On the second day, students split into teams. Each team was assigned to argue either the pros or the cons of using data science in an ethical “grey” area. 

For example, an HR department in a large financial company wants to develop an algorithm that correlates job applicants’ consumer credit scores with the likelihood of longevity in a job, so it could then hire accordingly. This would help the company address an ongoing problem: New hires who move within a year or two to other companies.

This prompted a lively exchange.

The team assigned to discuss the benefits of this approach admitted to being initially concerned about the ethics of this approach. But they conceded that it “seems like a pretty reasonable practice” – as long as applicants consent to supplying the scores, the information is kept secure, and a correlation is actually established linking good scores to longevity.

The team assigned to discuss the unethical aspects of this approach drew upon the codes of ethics discussed earlier in the module.

For example, examining credit scores, in addition to the other traditional qualification applicants provide, “violates the principal of using minimal data necessary,” one team member said. “A credit score gives you a lot more than you need.”

A major concern was that use of credit scores would introduce socio-economic biases that would discriminate against some groups unfairly.

“If you see people are late paying of their credit balance, it could create an assumption that they are disorganized, and may not be the best workers.
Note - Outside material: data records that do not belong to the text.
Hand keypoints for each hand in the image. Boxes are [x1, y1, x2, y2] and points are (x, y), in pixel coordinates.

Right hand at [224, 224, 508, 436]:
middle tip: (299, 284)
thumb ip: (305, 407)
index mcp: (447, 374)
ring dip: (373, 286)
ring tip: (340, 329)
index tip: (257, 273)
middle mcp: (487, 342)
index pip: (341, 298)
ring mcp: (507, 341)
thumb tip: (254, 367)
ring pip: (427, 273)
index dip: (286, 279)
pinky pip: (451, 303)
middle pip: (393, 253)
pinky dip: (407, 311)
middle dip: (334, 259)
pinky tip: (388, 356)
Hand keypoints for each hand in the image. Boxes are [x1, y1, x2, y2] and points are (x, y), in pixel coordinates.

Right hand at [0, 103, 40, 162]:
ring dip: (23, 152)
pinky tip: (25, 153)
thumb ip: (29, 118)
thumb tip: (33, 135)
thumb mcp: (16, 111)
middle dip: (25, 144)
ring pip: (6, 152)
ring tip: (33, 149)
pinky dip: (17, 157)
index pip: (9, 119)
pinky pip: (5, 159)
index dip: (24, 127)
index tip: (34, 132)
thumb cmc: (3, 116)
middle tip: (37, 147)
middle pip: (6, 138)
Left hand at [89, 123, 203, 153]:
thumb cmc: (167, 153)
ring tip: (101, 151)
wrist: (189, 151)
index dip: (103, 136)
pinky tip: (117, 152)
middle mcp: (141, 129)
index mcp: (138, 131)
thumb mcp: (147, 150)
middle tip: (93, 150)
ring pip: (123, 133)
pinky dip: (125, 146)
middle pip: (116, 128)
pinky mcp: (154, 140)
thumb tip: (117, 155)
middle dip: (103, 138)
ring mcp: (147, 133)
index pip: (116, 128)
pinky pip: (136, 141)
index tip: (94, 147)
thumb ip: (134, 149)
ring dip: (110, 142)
But it could be because of a whole bunch of things that we just don’t know.”

Thus, the practice would risk violating a DSA code of ethics rule against “misuse of weak or uncertain evidence to communicate a false reality or promote an illusion of understanding.”

(Berkman and Canino plan to continue to extend the library’s willingness and ability to share knowledge, trends, and instruction in data ethics with interested parts of the University of Rochester community.)

Student Comment on the Module

Joe Buckley

Master’s student in data science

A photo of the student.I got a lot of insight from discussing these topics with my classmates. It was great to hear firsthand the viewpoints of students from China who grew up in a more regulated society in contrast with American ideals of liberty, and to better understand the trade-off between safety and security versus maintaining privacy rights. After our discussion, I felt that I understood more why someone would want to implement a state system that, for example, uses facial recognition to identify criminals, because of the order it upholds and the sense of safety and well-being it brings to law-abiding citizens.

Overall, the module was very helpful. Even better would be if the module could be expanded into a 4-credit class, perhaps jointly taught by a data science industry expert and a philosophy professor, and become standard in the major, in the same way bioethics classes are taught for hopeful physicians.

Fawzi Ali

Master’s student in data science

A photo of the student.The ethics module was great to see in a typically technical-heavy course program. While going through real-life examples of ethics violations, it became apparent that there are many ways to avoid bias when collecting and analyzing user data. It's important to note that the implications of violating rules of ethics in data science may not be immediately obvious. It takes time to recognize implicit bias when conducting a project that takes advantage of user data.

Yankun Gao

Master’s student in data science

A photo of the student.The module was very helpful. In our other classes we have concentrated on the knowledge or techniques that allow us to dig as much information as we can from the data. But we rarely thought about how to use the data properly in an ethical way. We want to collect useful information, and benefit people and make people's lives more convenient eventually. We do not want to hurt anyone. In the future, I will always keep this in mind in my work and use data properly.